Last night in my seminar on Adam Smith’s Wealth of Nations my students and I covered Smith’s chapters on public goods. During the course of the discussion one of my superb students, Chris Kuiper, mentioned in passing that Paul Krugman, in a recent New York Times column, mistakenly described safe drinking water as a public good. Here’s that column. Mr. Krugman emphasizes that safe drinking water is a public good according to “Econ 101.”
(Please excuse me for a moment while I take a sip of water from my bottle of Aquafina…. Ok – my thirst is now well and truly and safely quenched. Back to this blog post…..)
Mr. Krugman should refresh his memory by reading a solid Econ 101 textbook. A public good, according to Econ 101, has two specific characteristics: it is (1) non-excludable and (2) non-rivalrous in consumption.
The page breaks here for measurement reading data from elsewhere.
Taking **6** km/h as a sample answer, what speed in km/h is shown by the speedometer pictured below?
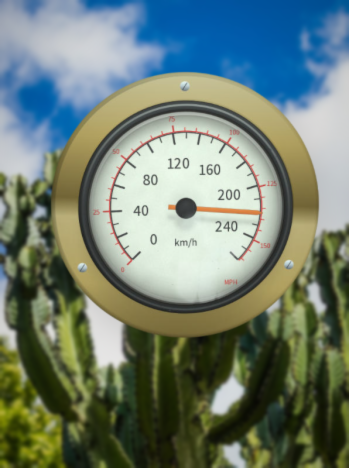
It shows **220** km/h
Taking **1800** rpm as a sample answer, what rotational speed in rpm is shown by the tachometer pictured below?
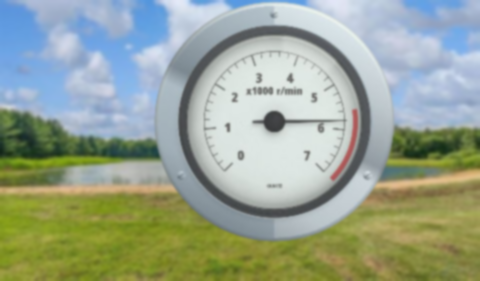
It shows **5800** rpm
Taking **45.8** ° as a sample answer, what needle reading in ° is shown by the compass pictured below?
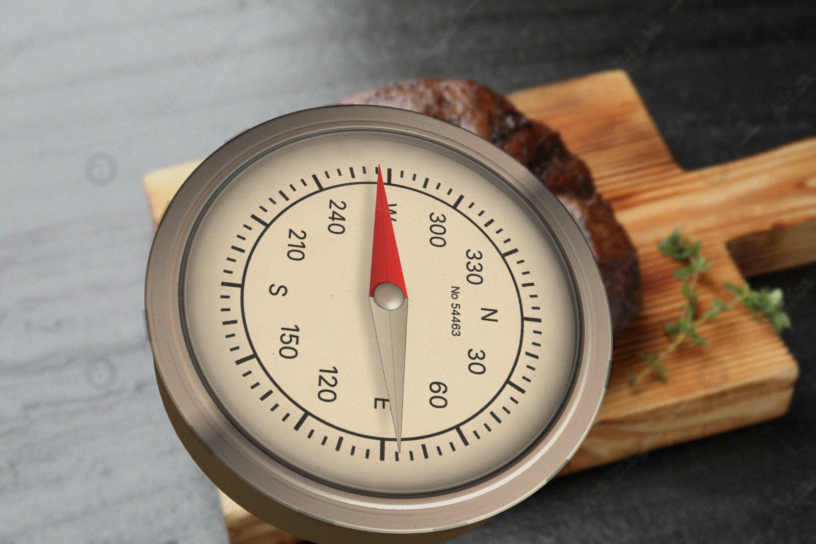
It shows **265** °
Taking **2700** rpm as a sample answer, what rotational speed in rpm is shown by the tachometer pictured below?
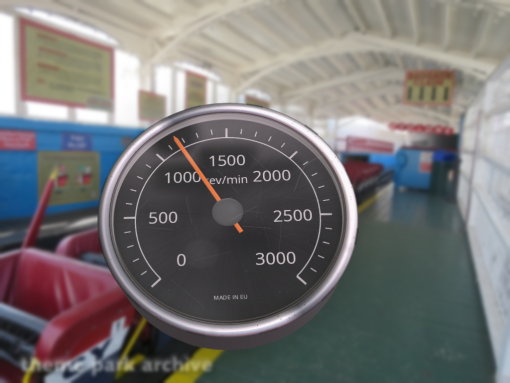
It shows **1150** rpm
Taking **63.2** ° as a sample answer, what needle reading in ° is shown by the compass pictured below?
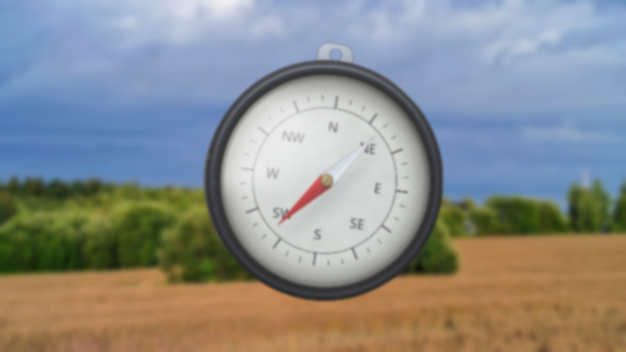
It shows **220** °
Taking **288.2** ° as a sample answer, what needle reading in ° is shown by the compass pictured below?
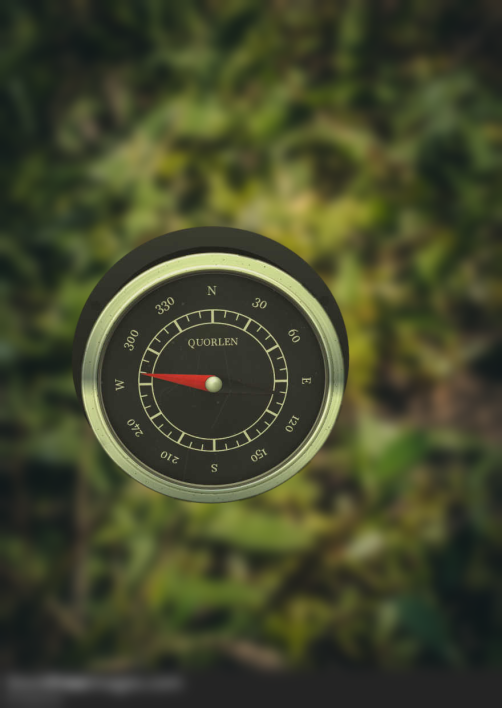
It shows **280** °
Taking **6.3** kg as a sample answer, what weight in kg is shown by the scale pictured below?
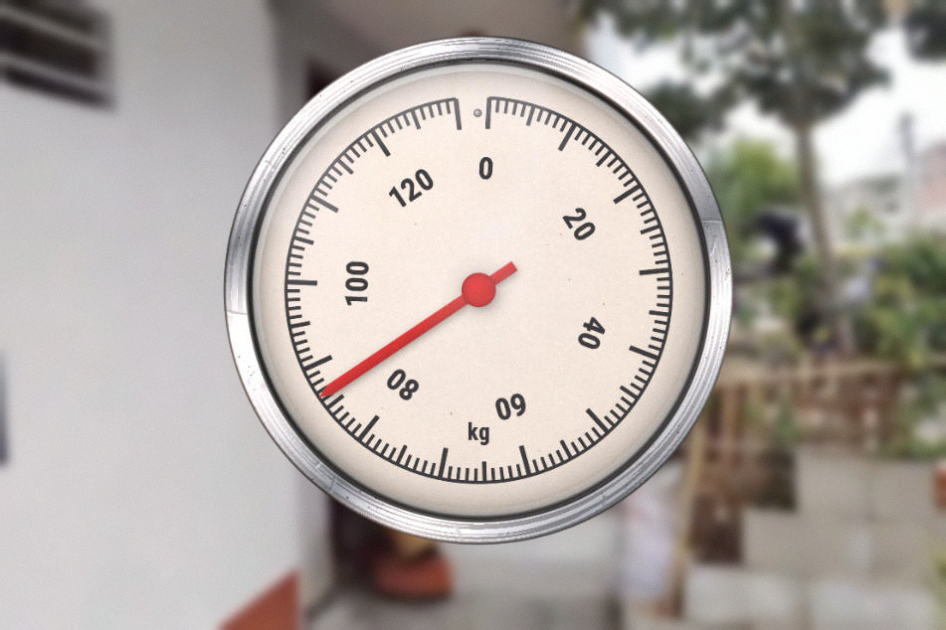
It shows **86.5** kg
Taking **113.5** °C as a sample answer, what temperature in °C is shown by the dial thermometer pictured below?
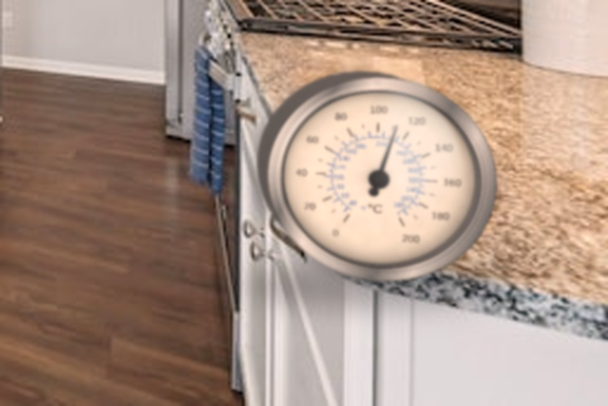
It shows **110** °C
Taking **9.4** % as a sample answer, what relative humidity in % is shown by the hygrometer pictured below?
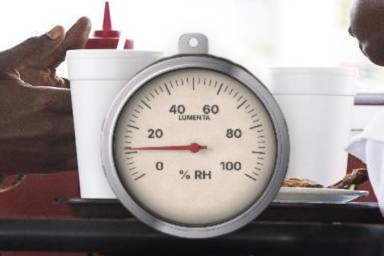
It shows **12** %
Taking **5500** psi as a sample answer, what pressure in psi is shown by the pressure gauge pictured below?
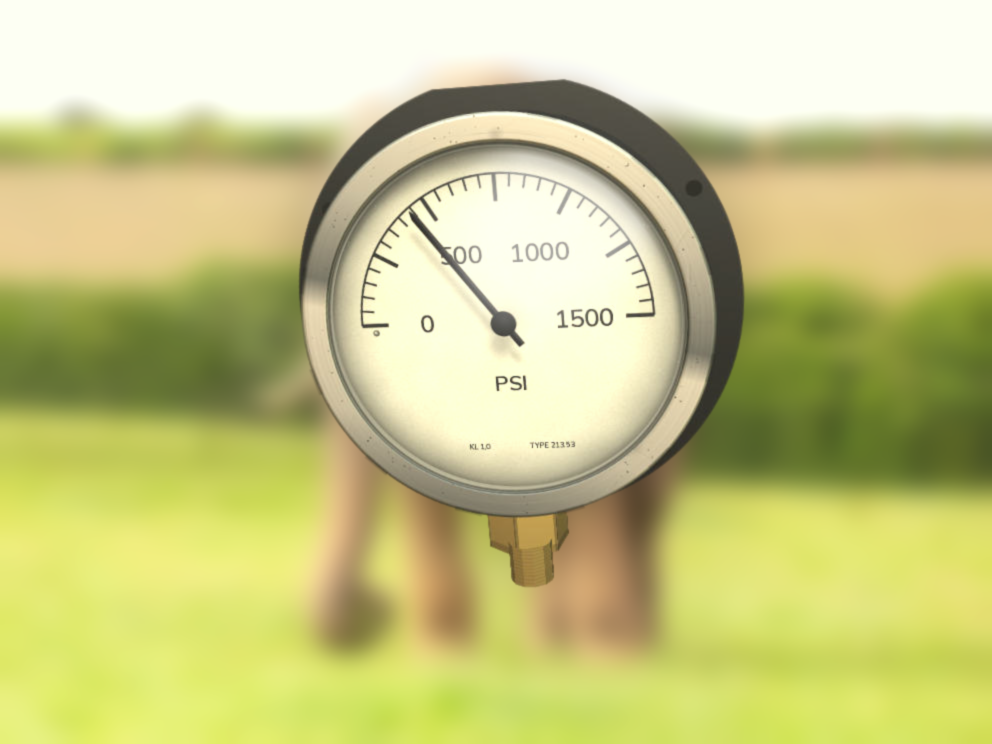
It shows **450** psi
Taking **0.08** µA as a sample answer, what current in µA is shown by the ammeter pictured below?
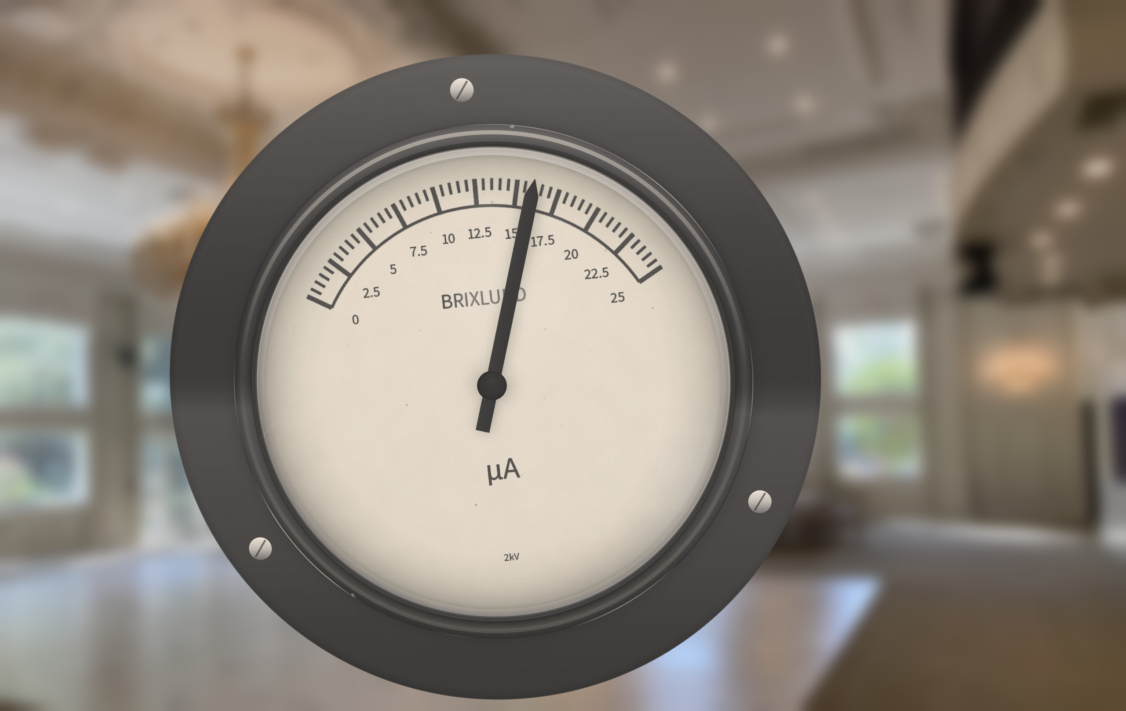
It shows **16** µA
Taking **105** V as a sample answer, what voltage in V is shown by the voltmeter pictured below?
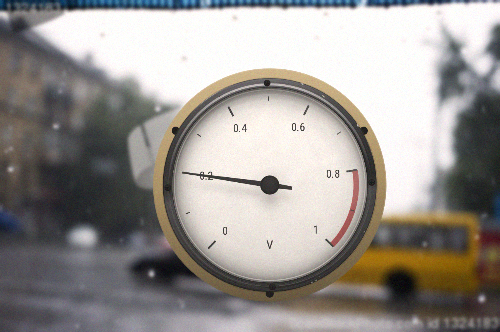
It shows **0.2** V
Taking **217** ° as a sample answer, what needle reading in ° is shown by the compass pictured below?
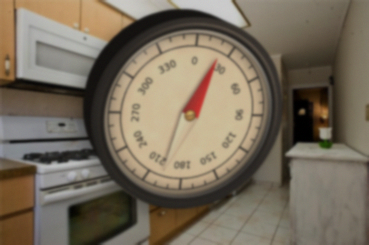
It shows **20** °
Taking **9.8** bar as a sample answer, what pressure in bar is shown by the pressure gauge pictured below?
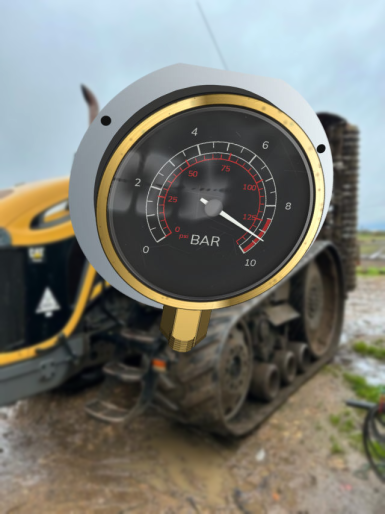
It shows **9.25** bar
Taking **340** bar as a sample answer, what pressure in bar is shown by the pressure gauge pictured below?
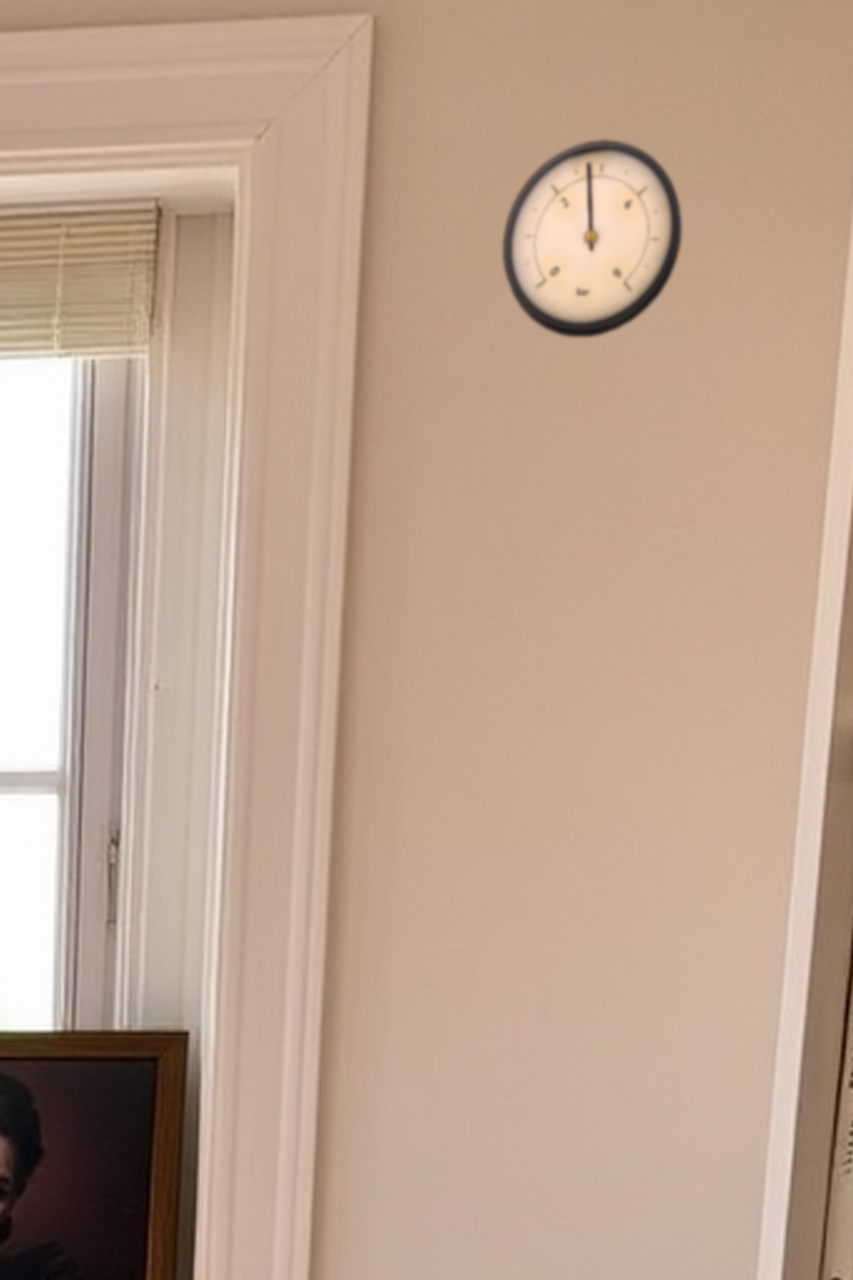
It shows **2.75** bar
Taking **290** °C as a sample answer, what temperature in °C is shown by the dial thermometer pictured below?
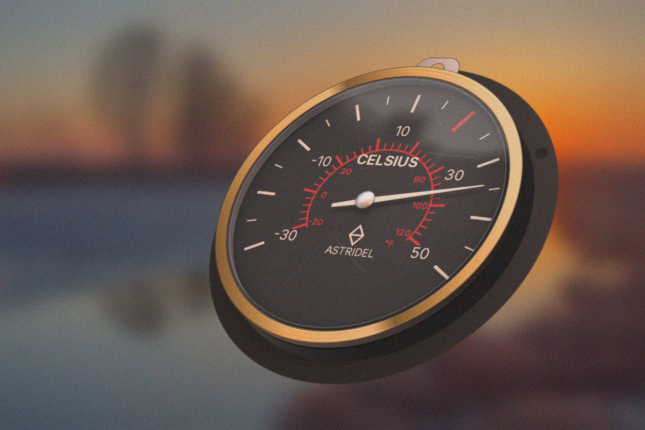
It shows **35** °C
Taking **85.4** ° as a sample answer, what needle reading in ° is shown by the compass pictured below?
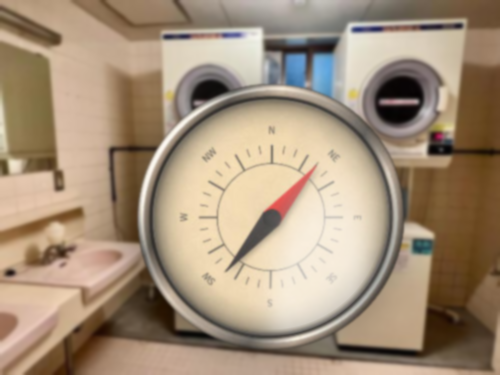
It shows **40** °
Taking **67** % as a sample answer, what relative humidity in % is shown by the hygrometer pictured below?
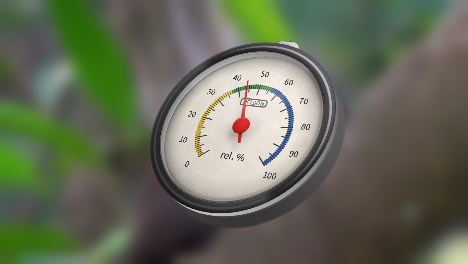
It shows **45** %
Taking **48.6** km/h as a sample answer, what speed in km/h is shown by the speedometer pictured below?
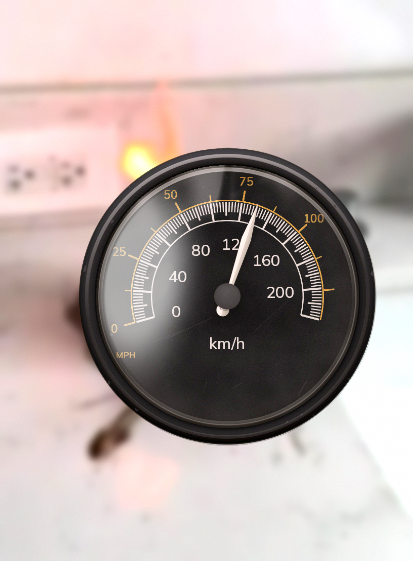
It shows **130** km/h
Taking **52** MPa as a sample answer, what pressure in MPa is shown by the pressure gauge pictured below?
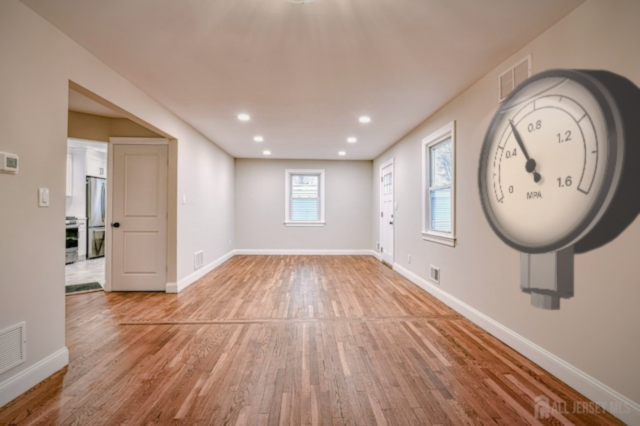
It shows **0.6** MPa
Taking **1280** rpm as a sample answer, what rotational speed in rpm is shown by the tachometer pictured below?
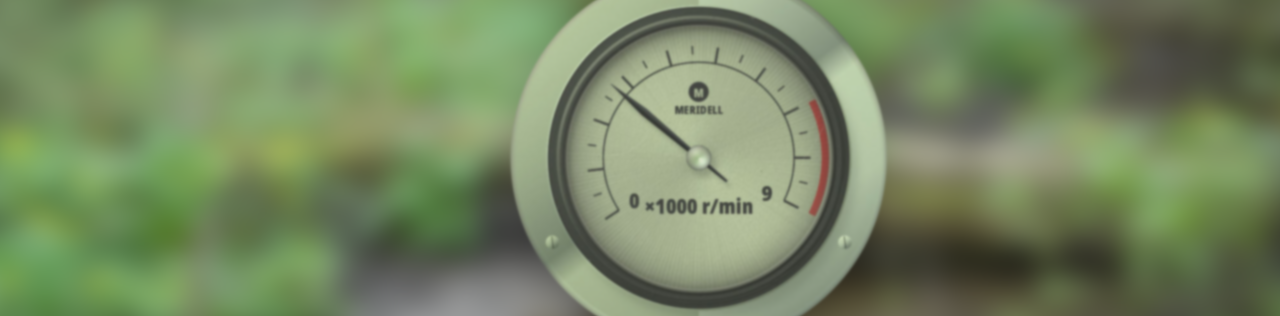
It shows **2750** rpm
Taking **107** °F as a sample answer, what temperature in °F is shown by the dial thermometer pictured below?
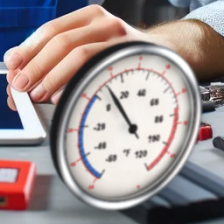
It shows **8** °F
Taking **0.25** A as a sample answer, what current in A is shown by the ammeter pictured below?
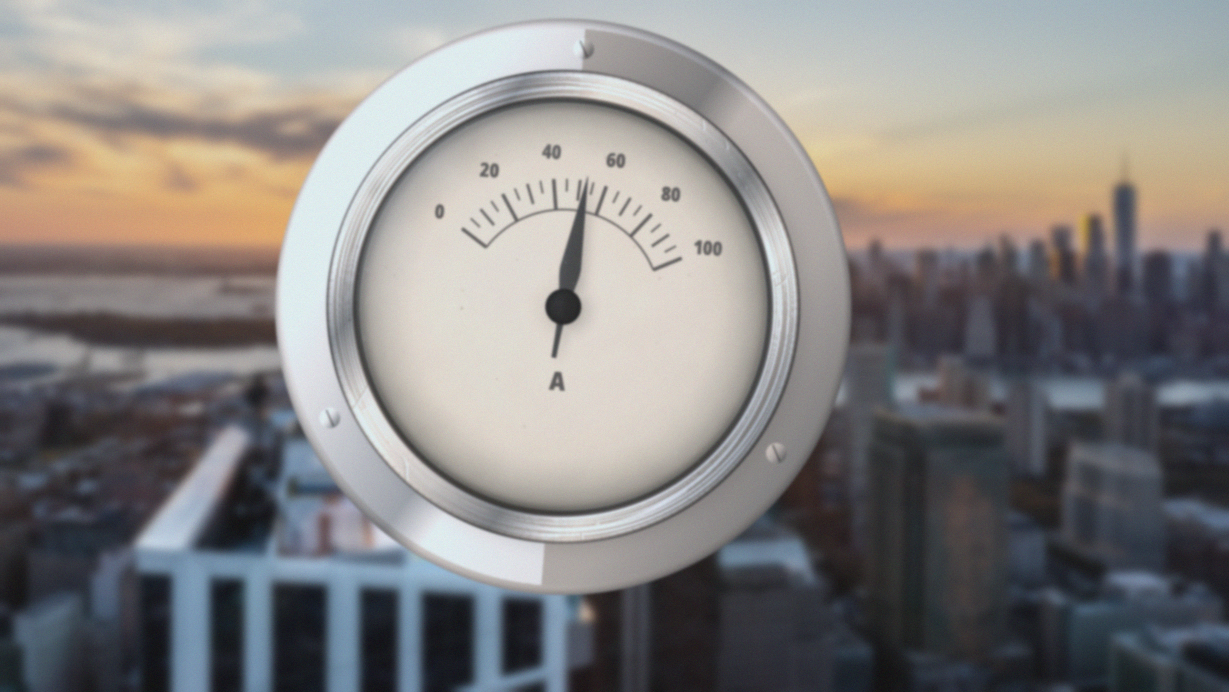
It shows **52.5** A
In lay-persons’ terms, this means that (1) if the good is supplied to Smith, no one – including the supplier – can, at reasonable cost, prevent Jones and Williams from also consuming the good even if Jones and Williams refuse to pay for their use of it; and (2) Smith’s consumption of the good does not diminish (that is, does not “rival”) Jones’s or Williams’s ability to consume the good.
Safe drinking water is emphatically not a public good as defined in Econ 101, for safe drinking water is both excludable (your water supply, and yours alone, can be cut off if you don’t pay your water bill) and rivalrous in consumption (every gallon of water that you use today is a gallon that your neighbors cannot use today).
To note that safe drinking water is not a public good as economists define public goods is not to say that it should not be supplied by the state; that’s a different question. But Mr. Krugman is very sloppy these days when discussing basic economics.
I just learned that the ever-reliable Tim Worstall early on called Mr. Krugman out on this issue.